**DATA:**

*-*-*

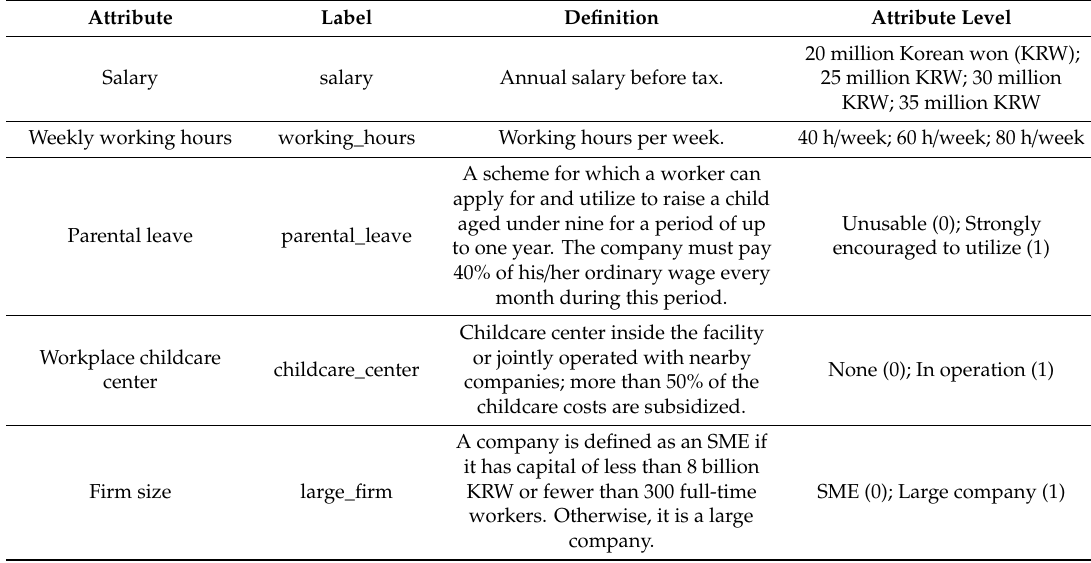
Table 1. Workplace attributes and labels used in the choice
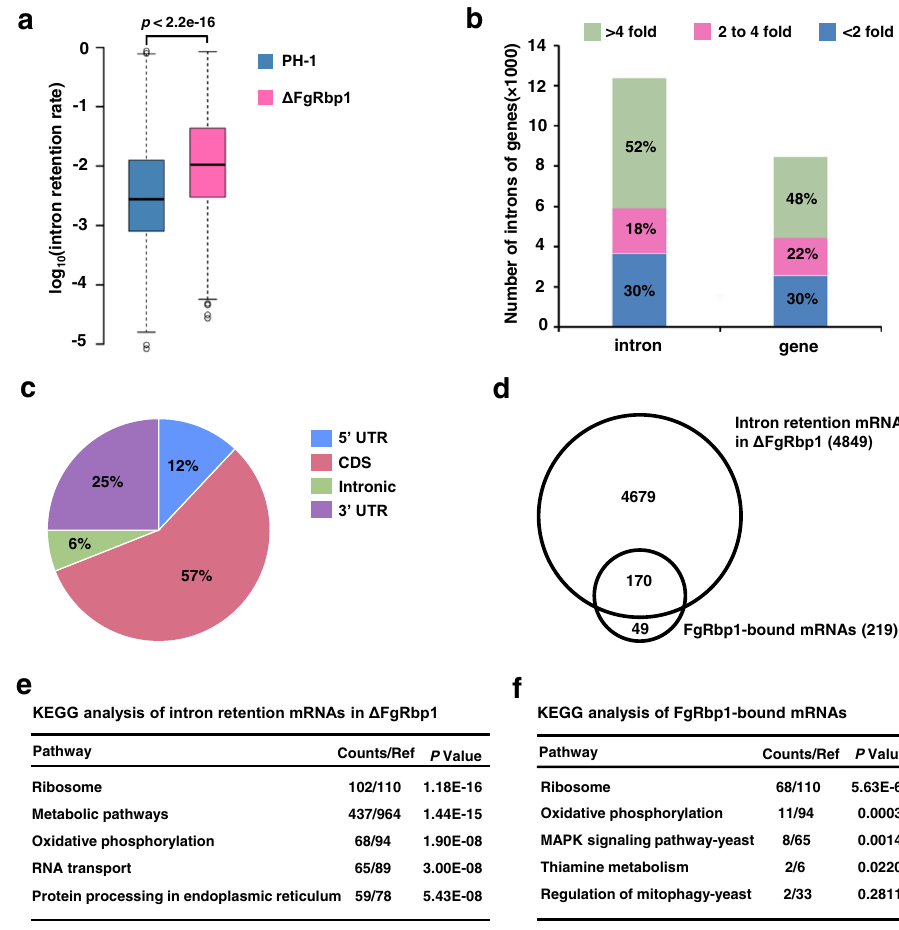
Fig. 3 Effects of FgRbp1 on pre-mRNA splicing and the identi fi cation of target RNAs of FgRbp1 by the RIP-seq assay. a Box plot of intron retention rates of PH-1 and Δ FgRbp1. Data are represented as boxplots where the middle line is the median, the lower and upper hinges correspond to the fi rst and third quartiles, the upper whisker extends from the hinge to the largest value no further than 1.5 × IQR from the hinge (where IQR is the interquartile range) and the lower whisker extends from the hinge to the smallest value at most 1.5 × IQR of the hinge, while data beyond the end of the whiskers are outlying points that are plotted individually. Statistical signi fi cance for the comparison was analyzed by two-tailed t test ( P < 2.2e-16). b The percentage of introns and genes with the three marked intron retention rates in Δ FgRbp1 compared with the wild-type PH-1. c Distribution of FgRbp1-bound peaks within protein- coding gene bodies divided into 5 ’ -untranslated regions (UTRs), coding sequences (CDSs), 3 ʹ -UTRs and intronic regions. d Venn diagram showing the overlap between intron retention mRNAs in Δ FgRbp1 and FgRbp1-bound mRNAs. e KEGG analysis of intron retention mRNAs in Δ FgRbp1. f KEGG analysis of FgRbp1-bound mRNAs identi fi ed in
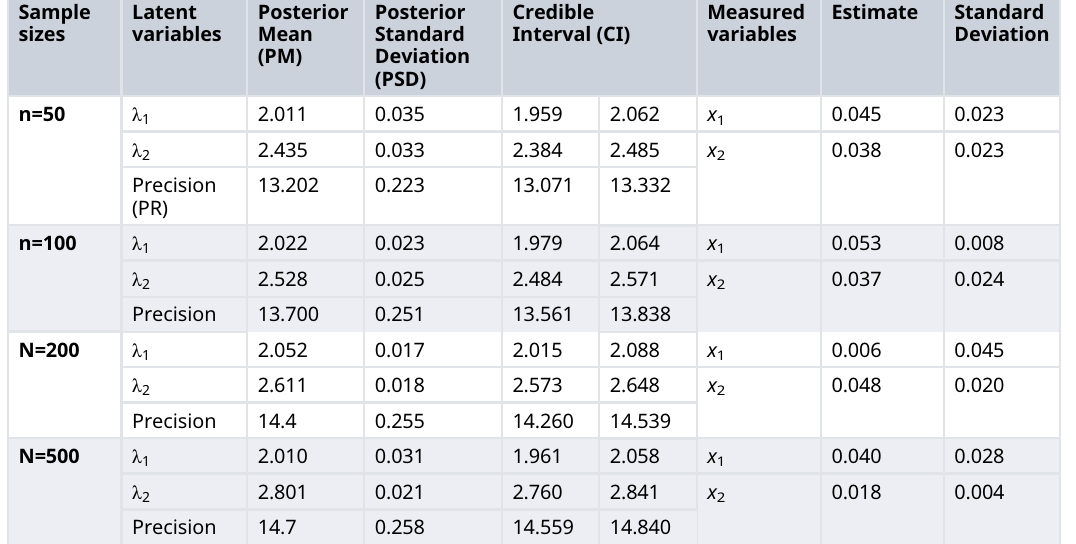
Table 1. Double logarithmic form on latent variable and observed variable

*-*-*

**EXERCISE AIM:** Your copy of the data should match it exactly, apart from the images, which are omitted.

**ANSWER BELOW:**
Table 1. Workplace attributes and labels used in the choice
Fig. 3 Effects of FgRbp1 on pre-mRNA splicing and the identi fi cation of target RNAs of FgRbp1 by the RIP-seq assay. a Box plot of intron retention rates of PH-1 and Δ FgRbp1. Data are represented as boxplots where the middle line is the median, the lower and upper hinges correspond to the fi rst and third quartiles, the upper whisker extends from the hinge to the largest value no further than 1.5 × IQR from the hinge (where IQR is the interquartile range) and the lower whisker extends from the hinge to the smallest value at most 1.5 × IQR of the hinge, while data beyond the end of the whiskers are outlying points that are plotted individually. Statistical signi fi cance for the comparison was analyzed by two-tailed t test ( P < 2.2e-16). b The percentage of introns and genes with the three marked intron retention rates in Δ FgRbp1 compared with the wild-type PH-1. c Distribution of FgRbp1-bound peaks within protein- coding gene bodies divided into 5 ’ -untranslated regions (UTRs), coding sequences (CDSs), 3 ʹ -UTRs and intronic regions. d Venn diagram showing the overlap between intron retention mRNAs in Δ FgRbp1 and FgRbp1-bound mRNAs. e KEGG analysis of intron retention mRNAs in Δ FgRbp1. f KEGG analysis of FgRbp1-bound mRNAs identi fi ed in
Table 1. Double logarithmic form on latent variable and observed variable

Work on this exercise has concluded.